The Doomstone depicts a cauldron and three mouths of hell into which the souls of the damned are being pushed and tortured by fearsome demons. The cauldron is meant to represent one of the mouths of hell and act as a warning to people as to what may happen if they act in an un-Godly manner.
Above the cauldron there is a man carrying two bags of money – meant to show greed as well as the figure of a well-dressed woman depicting the sin of lust. Toads also decorate the carving and were seen as mystical dark creatures in Norman times.
Beneath the cauldron two demons and two devils support the cauldron holding a tortured soul in the flames.

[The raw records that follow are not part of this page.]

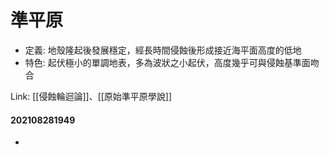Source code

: # 準平原

- 定義: 地殼隆起後發展穩定，經長時間侵蝕後形成接近海平面高度的低地
- 特色: 起伏極小的單調地表，多為波狀之小起伏，高度幾乎可與侵蝕基準面吻合

Link: [[侵蝕輪迴論]]、[[原始準平原學說]]
#### 202108281949
- 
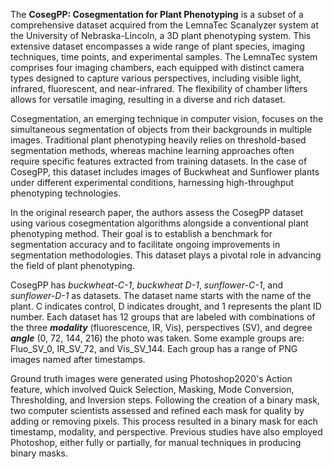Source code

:The **CosegPP: Cosegmentation for Plant Phenotyping** is a subset of a comprehensive dataset acquired from the LemnaTec Scanalyzer system at the University of Nebraska-Lincoln, a 3D plant phenotyping system. This extensive dataset encompasses a wide range of plant species, imaging techniques, time points, and experimental samples. The LemnaTec system comprises four imaging chambers, each equipped with distinct camera types designed to capture various perspectives, including visible light, infrared, fluorescent, and near-infrared. The flexibility of chamber lifters allows for versatile imaging, resulting in a diverse and rich dataset.

Cosegmentation, an emerging technique in computer vision, focuses on the simultaneous segmentation of objects from their backgrounds in multiple images. Traditional plant phenotyping heavily relies on threshold-based segmentation methods, whereas machine learning approaches often require specific features extracted from training datasets. In the case of CosegPP, this dataset includes images of Buckwheat and Sunflower plants under different experimental conditions, harnessing high-throughput phenotyping technologies.

In the original research paper, the authors assess the CosegPP dataset using various cosegmentation algorithms alongside a conventional plant phenotyping method. Their goal is to establish a benchmark for segmentation accuracy and to facilitate ongoing improvements in segmentation methodologies. This dataset plays a pivotal role in advancing the field of plant phenotyping.

CosegPP has *buckwheat-C-1*, *buckwheat D-1*, *sunflower-C-1*, and *sunflower-D-1* as datasets. The dataset name starts with the name of the plant. C indicates control, D indicates drought, and 1 represents the plant ID number. Each dataset has 12 groups that are labeled with combinations of the three ***modality*** (fluorescence, IR, Vis), perspectives (SV), and degree ***angle*** (0, 72, 144, 216) the photo was taken. Some example groups are: Fluo_SV_0, IR_SV_72, and Vis_SV_144. Each group has a range of PNG images named after timestamps.

Ground truth images were generated using Photoshop2020's Action feature, which involved Quick Selection, Masking, Mode Conversion, Thresholding, and Inversion steps. Following the creation of a binary mask, two computer scientists assessed and refined each mask for quality by adding or removing pixels. This process resulted in a binary mask for each timestamp, modality, and perspective. Previous studies have also employed Photoshop, either fully or partially, for manual techniques in producing binary masks.
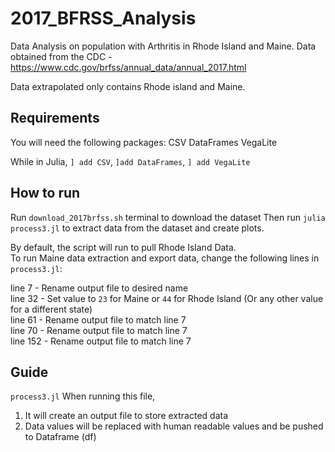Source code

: # 2017_BFRSS_Analysis
Data Analysis on population with Arthritis in Rhode Island and Maine.
Data obtained from the CDC - https://www.cdc.gov/brfss/annual_data/annual_2017.html

Data extrapolated only contains Rhode island and Maine.
## Requirements
You will need the following packages:
CSV
DataFrames
VegaLite

While in Julia, `] add CSV`, `]add DataFrames`, `] add VegaLite`

## How to run
Run `download_2017brfss.sh` terminal to download the dataset
Then run `julia process3.jl` to extract data from the dataset and create plots.

By default, the script will run to pull Rhode Island Data.<br>
To run Maine data extraction and export data, change the following lines in `process3.jl`:

line 7   - Rename output file to desired name<br>
line 32  - Set value to `23` for Maine or `44` for Rhode Island (Or any other value for a different state)<br>
line 61  - Rename output file to match line 7<br>
line 70  - Rename output file to match line 7<br>
line 152 - Rename output file to match line 7<br>

## Guide

`process3.jl` When running this file,

1) It will create an output file to store extracted data<br>
2) Data values will be replaced with human readable values and be pushed to Dataframe (df)<br>
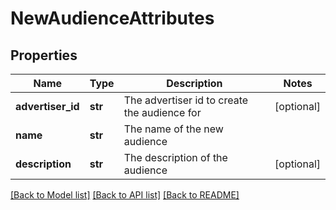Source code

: # NewAudienceAttributes

## Properties
Name | Type | Description | Notes
------------ | ------------- | ------------- | -------------
**advertiser_id** | **str** | The advertiser id to create the audience for | [optional] 
**name** | **str** | The name of the new audience | 
**description** | **str** | The description of the audience | [optional] 

[[Back to Model list]](../README.md#documentation-for-models) [[Back to API list]](../README.md#documentation-for-api-endpoints) [[Back to README]](../README.md)


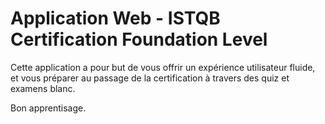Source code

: # Application Web - ISTQB Certification Foundation Level

Cette application a pour but de vous offrir un expérience utilisateur fluide, et vous préparer au passage de la certification à travers des quiz et examens blanc.

Bon apprentisage. 
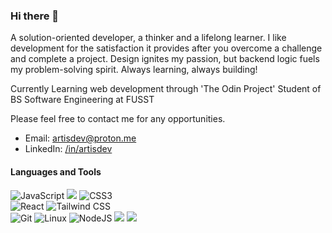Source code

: ### Hi there 👋

A solution-oriented developer, a thinker and a lifelong learner. I like development for the satisfaction it provides after you overcome a challenge and complete a project. Design ignites my passion, but backend logic fuels my problem-solving spirit. Always learning, always building! 

Currently Learning web development through 'The Odin Project'
Student of BS Software Engineering at FUSST

Please feel free to contact me for any opportunities.

- Email: artisdev@proton.me
- LinkedIn: <a href="https://linkedin.com/in/artisdev" target=_blank>/in/artisdev</a>

#### Languages and Tools

<div>
  <img src="https://img.shields.io/badge/JavaScript-F7DF1E?logo=javascript&logoColor=000&style=flat" alt="JavaScript">
  <img src="https://img.shields.io/badge/HTML5-E34F26?style=for-the-badge&logo=html5&logoColor=white">
  <img src="https://img.shields.io/badge/CSS3-1572B6?logo=css3&logoColor=fff&style=flat" alt="CSS3"><br>
  <img src="https://img.shields.io/badge/React-61DAFB?logo=react&logoColor=000&style=flat" alt="React">
  <img src="https://img.shields.io/badge/Tailwind%20CSS-06B6D4?logo=tailwindcss&logoColor=fff&style=flat" alt="Tailwind CSS"><br>
  <img src="https://img.shields.io/badge/Git-F05032?logo=git&logoColor=fff&style=flat" alt="Git">
  <img src="https://img.shields.io/badge/Linux-FCC624?logo=linux&logoColor=000&style=flat" alt="Linux">
   <img src="https://img.shields.io/badge/NodeJS-C21325?logo=nodejs&logoColor=fff&style=flat" alt="NodeJS">
  <img src="https://img.shields.io/badge/C%2B%2B-00599C?style=for-the-badge&logo=c%2B%2B&logoColor=white">
  <img src="https://img.shields.io/badge/Java-ED8B00?style=for-the-badge&logo=openjdk&logoColor=white">

</div>

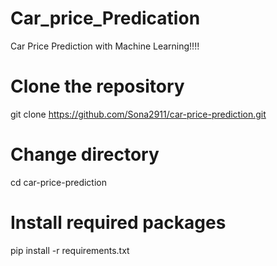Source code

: # Car_price_Predication
Car Price Prediction with Machine Learning!!!!

# Clone the repository
git clone https://github.com/Sona2911/car-price-prediction.git

# Change directory
cd car-price-prediction

# Install required packages
pip install -r requirements.txt
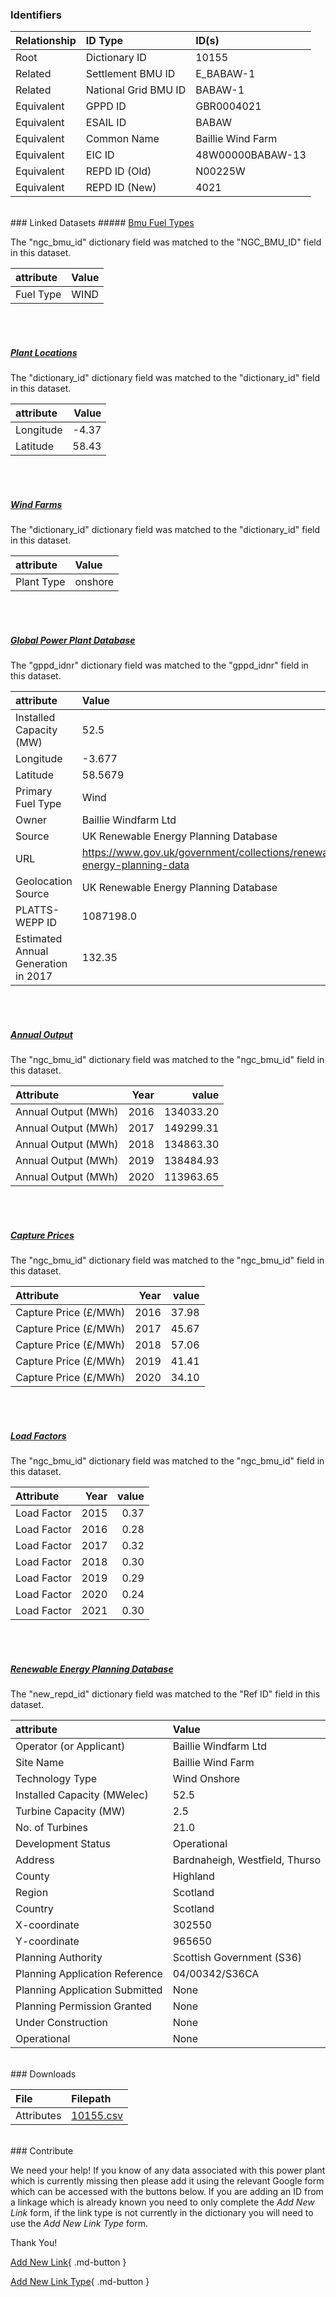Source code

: ### Identifiers

| Relationship   | ID Type              | ID(s)             |
|:---------------|:---------------------|:------------------|
| Root           | Dictionary ID        | 10155             |
| Related        | Settlement BMU ID    | E_BABAW-1         |
| Related        | National Grid BMU ID | BABAW-1           |
| Equivalent     | GPPD ID              | GBR0004021        |
| Equivalent     | ESAIL ID             | BABAW             |
| Equivalent     | Common Name          | Baillie Wind Farm |
| Equivalent     | EIC ID               | 48W00000BABAW-13  |
| Equivalent     | REPD ID (Old)        | N00225W           |
| Equivalent     | REPD ID (New)        | 4021              |

<br>
### Linked Datasets
##### <a href="https://osuked.github.io/Power-Station-Dictionary/datasets/bmu-fuel-types">Bmu Fuel Types</a>



The "ngc_bmu_id" dictionary field was matched to the "NGC_BMU_ID" field in this dataset.

| attribute   | Value   |
|:------------|:--------|
| Fuel Type   | WIND    |

<br><br>
##### <a href="https://osuked.github.io/Power-Station-Dictionary/datasets/plant-locations">Plant Locations</a>



The "dictionary_id" dictionary field was matched to the "dictionary_id" field in this dataset.

| attribute   |   Value |
|:------------|--------:|
| Longitude   |   -4.37 |
| Latitude    |   58.43 |

<br><br>
##### <a href="https://osuked.github.io/Power-Station-Dictionary/datasets/wind-farms">Wind Farms</a>



The "dictionary_id" dictionary field was matched to the "dictionary_id" field in this dataset.

| attribute   | Value   |
|:------------|:--------|
| Plant Type  | onshore |

<br><br>
##### <a href="https://osuked.github.io/Power-Station-Dictionary/datasets/global-power-plant-database">Global Power Plant Database</a>



The "gppd_idnr" dictionary field was matched to the "gppd_idnr" field in this dataset.

| attribute                           | Value                                                                    |
|:------------------------------------|:-------------------------------------------------------------------------|
| Installed Capacity (MW)             | 52.5                                                                     |
| Longitude                           | -3.677                                                                   |
| Latitude                            | 58.5679                                                                  |
| Primary Fuel Type                   | Wind                                                                     |
| Owner                               | Baillie Windfarm Ltd                                                     |
| Source                              | UK Renewable Energy Planning Database                                    |
| URL                                 | https://www.gov.uk/government/collections/renewable-energy-planning-data |
| Geolocation Source                  | UK Renewable Energy Planning Database                                    |
| PLATTS-WEPP ID                      | 1087198.0                                                                |
| Estimated Annual Generation in 2017 | 132.35                                                                   |

<br><br>
##### <a href="https://osuked.github.io/Power-Station-Dictionary/datasets/annual-output">Annual Output</a>



The "ngc_bmu_id" dictionary field was matched to the "ngc_bmu_id" field in this dataset.

| Attribute           |   Year |     value |
|:--------------------|-------:|----------:|
| Annual Output (MWh) |   2016 | 134033.20 |
| Annual Output (MWh) |   2017 | 149299.31 |
| Annual Output (MWh) |   2018 | 134863.30 |
| Annual Output (MWh) |   2019 | 138484.93 |
| Annual Output (MWh) |   2020 | 113963.65 |

<br><br>
##### <a href="https://osuked.github.io/Power-Station-Dictionary/datasets/capture-prices">Capture Prices</a>



The "ngc_bmu_id" dictionary field was matched to the "ngc_bmu_id" field in this dataset.

| Attribute             |   Year |   value |
|:----------------------|-------:|--------:|
| Capture Price (£/MWh) |   2016 |   37.98 |
| Capture Price (£/MWh) |   2017 |   45.67 |
| Capture Price (£/MWh) |   2018 |   57.06 |
| Capture Price (£/MWh) |   2019 |   41.41 |
| Capture Price (£/MWh) |   2020 |   34.10 |

<br><br>
##### <a href="https://osuked.github.io/Power-Station-Dictionary/datasets/load-factors">Load Factors</a>



The "ngc_bmu_id" dictionary field was matched to the "ngc_bmu_id" field in this dataset.

| Attribute   |   Year |   value |
|:------------|-------:|--------:|
| Load Factor |   2015 |    0.37 |
| Load Factor |   2016 |    0.28 |
| Load Factor |   2017 |    0.32 |
| Load Factor |   2018 |    0.30 |
| Load Factor |   2019 |    0.29 |
| Load Factor |   2020 |    0.24 |
| Load Factor |   2021 |    0.30 |

<br><br>
##### <a href="https://osuked.github.io/Power-Station-Dictionary/datasets/renewable-energy-planning-database">Renewable Energy Planning Database</a>



The "new_repd_id" dictionary field was matched to the "Ref ID" field in this dataset.

| attribute                      | Value                          |
|:-------------------------------|:-------------------------------|
| Operator (or Applicant)        | Baillie Windfarm Ltd           |
| Site Name                      | Baillie Wind Farm              |
| Technology Type                | Wind Onshore                   |
| Installed Capacity (MWelec)    | 52.5                           |
| Turbine Capacity (MW)          | 2.5                            |
| No. of Turbines                | 21.0                           |
| Development Status             | Operational                    |
| Address                        | Bardnaheigh, Westfield, Thurso |
| County                         | Highland                       |
| Region                         | Scotland                       |
| Country                        | Scotland                       |
| X-coordinate                   | 302550                         |
| Y-coordinate                   | 965650                         |
| Planning Authority             | Scottish Government (S36)      |
| Planning Application Reference | 04/00342/S36CA                 |
| Planning Application Submitted | None                           |
| Planning Permission Granted    | None                           |
| Under Construction             | None                           |
| Operational                    | None                           |


<br>
### Downloads


| File       | Filepath                                                                              |
|:-----------|:--------------------------------------------------------------------------------------|
| Attributes | [10155.csv](https://osuked.github.io/Power-Station-Dictionary/object_attrs/10155.csv) |


<br>
### Contribute

We need your help! If you know of any data associated with this power plant which is currently missing then please add it using the relevant Google form which can be accessed with the buttons below.  If you are adding an ID from a linkage which is already known you need to only complete the *Add New Link* form, if the link type is not currently in the dictionary you will need to use the *Add New Link Type* form.

Thank You!

[Add New Link](https://docs.google.com/forms/d/e/1FAIpQLSc5jRsQ7NgiLLXbwo9PUdwTQyuqbRwThltG56-o6NVSe7E_nw/viewform?usp=pp_url&entry.251912331=10155){ .md-button }

[Add New Link Type](https://docs.google.com/forms/d/e/1FAIpQLSdQfLmfOR0Vw4Z7gDQAIhBbqIifd1RuSFPKmDQpROhOqjo7ew/viewform?usp=pp_url&entry.2141539628=10155){ .md-button }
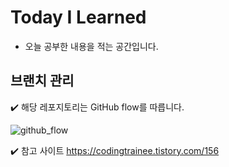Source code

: # Today I Learned
* 오늘 공부한 내용을 적는 공간입니다.

## 브랜치 관리

:heavy_check_mark: 해당 레포지토리는 GitHub flow를 따릅니다.

![github_flow](https://user-images.githubusercontent.com/54772162/104027740-298a9d00-520b-11eb-802f-6eaac080bd1f.PNG)

:heavy_check_mark: 참고 사이트
https://codingtrainee.tistory.com/156
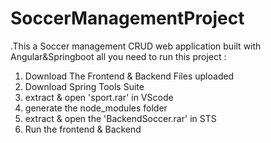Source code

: # SoccerManagementProject
.This a Soccer management CRUD web application built with Angular&Springboot 
all you need to run this project : 
1) Download The Frontend & Backend Files uploaded
2) Download Spring Tools Suite 
3) extract & open 'sport.rar' in VScode 
4) generate the node_modules folder
5) extract & open the 'BackendSoccer.rar' in STS
6) Run the frontend & Backend 
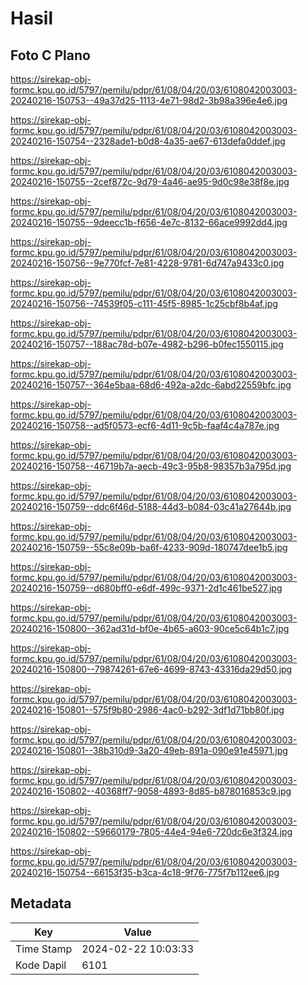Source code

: # Hasil

## Foto C Plano

https://sirekap-obj-formc.kpu.go.id/5797/pemilu/pdpr/61/08/04/20/03/6108042003003-20240216-150753--49a37d25-1113-4e71-98d2-3b98a396e4e6.jpg

https://sirekap-obj-formc.kpu.go.id/5797/pemilu/pdpr/61/08/04/20/03/6108042003003-20240216-150754--2328ade1-b0d8-4a35-ae67-613defa0ddef.jpg

https://sirekap-obj-formc.kpu.go.id/5797/pemilu/pdpr/61/08/04/20/03/6108042003003-20240216-150755--2cef872c-9d79-4a46-ae95-9d0c98e38f8e.jpg

https://sirekap-obj-formc.kpu.go.id/5797/pemilu/pdpr/61/08/04/20/03/6108042003003-20240216-150755--9deecc1b-f656-4e7c-8132-66ace9992dd4.jpg

https://sirekap-obj-formc.kpu.go.id/5797/pemilu/pdpr/61/08/04/20/03/6108042003003-20240216-150756--9e770fcf-7e81-4228-9781-6d747a9433c0.jpg

https://sirekap-obj-formc.kpu.go.id/5797/pemilu/pdpr/61/08/04/20/03/6108042003003-20240216-150756--74539f05-c111-45f5-8985-1c25cbf8b4af.jpg

https://sirekap-obj-formc.kpu.go.id/5797/pemilu/pdpr/61/08/04/20/03/6108042003003-20240216-150757--188ac78d-b07e-4982-b296-b0fec1550115.jpg

https://sirekap-obj-formc.kpu.go.id/5797/pemilu/pdpr/61/08/04/20/03/6108042003003-20240216-150757--364e5baa-68d6-492a-a2dc-6abd22559bfc.jpg

https://sirekap-obj-formc.kpu.go.id/5797/pemilu/pdpr/61/08/04/20/03/6108042003003-20240216-150758--ad5f0573-ecf6-4d11-9c5b-faaf4c4a787e.jpg

https://sirekap-obj-formc.kpu.go.id/5797/pemilu/pdpr/61/08/04/20/03/6108042003003-20240216-150758--46719b7a-aecb-49c3-95b8-98357b3a795d.jpg

https://sirekap-obj-formc.kpu.go.id/5797/pemilu/pdpr/61/08/04/20/03/6108042003003-20240216-150759--ddc6f46d-5188-44d3-b084-03c41a27644b.jpg

https://sirekap-obj-formc.kpu.go.id/5797/pemilu/pdpr/61/08/04/20/03/6108042003003-20240216-150759--55c8e09b-ba6f-4233-909d-180747dee1b5.jpg

https://sirekap-obj-formc.kpu.go.id/5797/pemilu/pdpr/61/08/04/20/03/6108042003003-20240216-150759--d680bff0-e6df-499c-9371-2d1c461be527.jpg

https://sirekap-obj-formc.kpu.go.id/5797/pemilu/pdpr/61/08/04/20/03/6108042003003-20240216-150800--362ad31d-bf0e-4b65-a603-90ce5c64b1c7.jpg

https://sirekap-obj-formc.kpu.go.id/5797/pemilu/pdpr/61/08/04/20/03/6108042003003-20240216-150800--79874261-67e6-4699-8743-43316da29d50.jpg

https://sirekap-obj-formc.kpu.go.id/5797/pemilu/pdpr/61/08/04/20/03/6108042003003-20240216-150801--575f9b80-2986-4ac0-b292-3df1d71bb80f.jpg

https://sirekap-obj-formc.kpu.go.id/5797/pemilu/pdpr/61/08/04/20/03/6108042003003-20240216-150801--38b310d9-3a20-49eb-891a-090e91e45971.jpg

https://sirekap-obj-formc.kpu.go.id/5797/pemilu/pdpr/61/08/04/20/03/6108042003003-20240216-150802--40368ff7-9058-4893-8d85-b878016853c9.jpg

https://sirekap-obj-formc.kpu.go.id/5797/pemilu/pdpr/61/08/04/20/03/6108042003003-20240216-150802--59660179-7805-44e4-94e6-720dc6e3f324.jpg

https://sirekap-obj-formc.kpu.go.id/5797/pemilu/pdpr/61/08/04/20/03/6108042003003-20240216-150754--66153f35-b3ca-4c18-9f76-775f7b112ee6.jpg


## Metadata

| Key        | Value               |
| ---------- | ------------------- |
| Time Stamp | 2024-02-22 10:03:33 |
| Kode Dapil | 6101                |



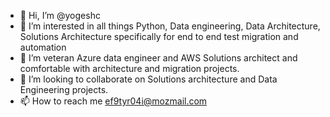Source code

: - 👋 Hi, I’m @yogeshc
- 👀 I’m interested in all things Python, Data engineering, Data Architecture, Solutions Architecture specifically for end to end test migration and automation
- 🌱 I’m veteran Azure data engineer and AWS Solutions architect and comfortable with architecture and migration projects.
- 💞️ I’m looking to collaborate on Solutions architecture and Data Engineering projects.
- 📫 How to reach me ef9tyr04i@mozmail.com

<!---
yogeshc/yogeshc is a ✨ special ✨ repository because its `README.md` (this file) appears on your GitHub profile.
You can click the Preview link to take a look at your changes.
--->
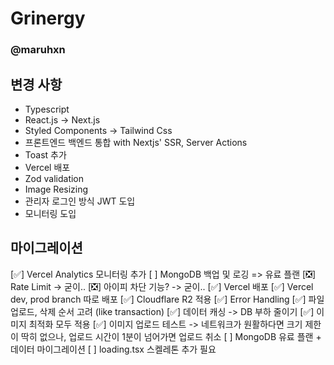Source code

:# Grinergy

### @maruhxn

## 변경 사항

- Typescript
- React.js -> Next.js
- Styled Components -> Tailwind Css
- 프론트엔드 백엔드 통합 with Nextjs' SSR, Server Actions
- Toast 추가
- Vercel 배포
- Zod validation
- Image Resizing
- 관리자 로그인 방식 JWT 도입
- 모니터링 도입

## 마이그레이션

[✅] Vercel Analytics 모니터링 추가
[ ] MongoDB 백업 및 로깅 => 유료 플랜
[❎] Rate Limit -> 굳이..
[❎] 아이피 차단 기능? -> 굳이..
[✅] Vercel 배포
[✅] Vercel dev, prod branch 따로 배포
[✅] Cloudflare R2 적용
[✅] Error Handling
[✅] 파일 업로드, 삭제 순서 고려 (like transaction)
[✅] 데이터 캐싱 -> DB 부하 줄이기
[✅] 이미지 최적화 모두 적용
[✅] 이미지 업로드 테스트 -> 네트워크가 원활하다면 크기 제한이 딱히 없으나, 업로드 시간이 1분이 넘어가면 업로드 취소
[ ] MongoDB 유료 플랜 + 데이터 마이그레이션
[ ] loading.tsx 스켈레톤 추가 필요
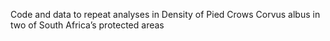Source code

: Code and data to repeat analyses in Density of Pied Crows Corvus albus in two of South Africa’s protected areas

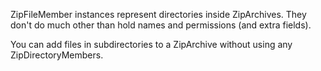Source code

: ZipFileMember instances represent directories inside ZipArchives.They don't do much other than hold names and permissions (and extra fields).You can add files in subdirectories to a ZipArchive without using any ZipDirectoryMembers.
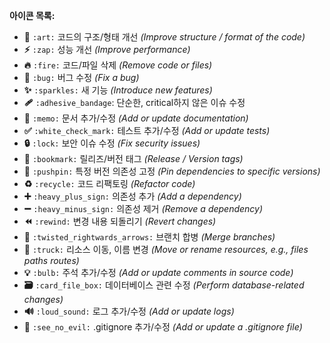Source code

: **아이콘 목록:**

- **🎨** `:art:` 코드의 구조/형태 개선 *(Improve structure / format of the code)*
- **⚡️** `:zap:` 성능 개선 *(Improve performance)*
- **🔥** `:fire:` 코드/파일 삭제 *(Remove code or files)*
- **🐛** `:bug:` 버그 수정 *(Fix a bug)*
- **✨** `:sparkles:` 새 기능 *(Introduce new features)*
- **🩹** `:adhesive_bandage`: 단순한, critical하지 않은 이슈 수정
- **📝** `:memo:` 문서 추가/수정 *(Add or update documentation)*
- **✅** `:white_check_mark:` 테스트 추가/수정 *(Add or update tests)*
- **🔒** `:lock:` 보안 이슈 수정 *(Fix security issues)*
- **🔖** `:bookmark:` 릴리즈/버전 태그 *(Release / Version tags)*
- **📌** `:pushpin:` 특정 버전 의존성 고정 *(Pin dependencies to specific versions)*
- **♻️** `:recycle:` 코드 리팩토링 *(Refactor code)*
- **➕** `:heavy_plus_sign:` 의존성 추가 *(Add a dependency)*
- **➖** `:heavy_minus_sign:` 의존성 제거 *(Remove a dependency)*
- **⏪** `:rewind:` 변경 내용 되돌리기 *(Revert changes)*
- **🔀** `:twisted_rightwards_arrows:` 브랜치 합병 *(Merge branches)*
- **🚚** `:truck:` 리소스 이동, 이름 변경 *(Move or rename resources, e.g., files paths routes)*
- **💡** `:bulb:` 주석 추가/수정 *(Add or update comments in source code)*
- **🗃** `:card_file_box:` 데이터베이스 관련 수정 *(Perform database-related changes)*
- **🔊** `:loud_sound:` 로그 추가/수정 *(Add or update logs)*
- **🙈** `:see_no_evil:` .gitignore 추가/수정 *(Add or update a .gitignore file)*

Other remnants of the Norman Minster can be seen in the Undercroft / Crypt including original thick column stumps and rounded arches. This Minster was constructed between 1080 and 1100 after the Norman conquest. You can see how it compares in size to the present Minster in the image below.
During these times churches would often use gruesome imagery to scare the congregation to behave in a Christianly way or else! It would certainly scare me if I found myself alone in the crypt!